Goal of the exercise = Take from the data every line in which the word "That" is found.

Data listing =
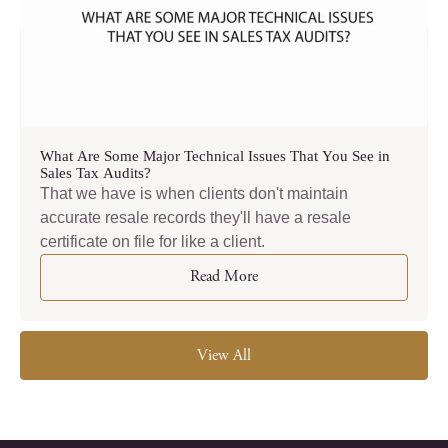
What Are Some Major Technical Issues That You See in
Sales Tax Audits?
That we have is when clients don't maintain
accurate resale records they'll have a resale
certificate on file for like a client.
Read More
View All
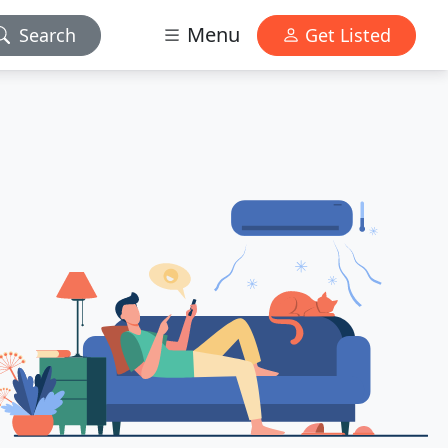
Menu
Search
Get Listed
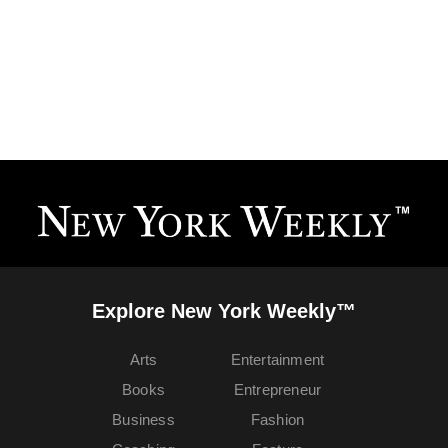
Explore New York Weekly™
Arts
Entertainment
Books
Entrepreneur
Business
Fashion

Result of the exercise =
What Are Some Major Technical Issues That You See in
That we have is when clients don't maintain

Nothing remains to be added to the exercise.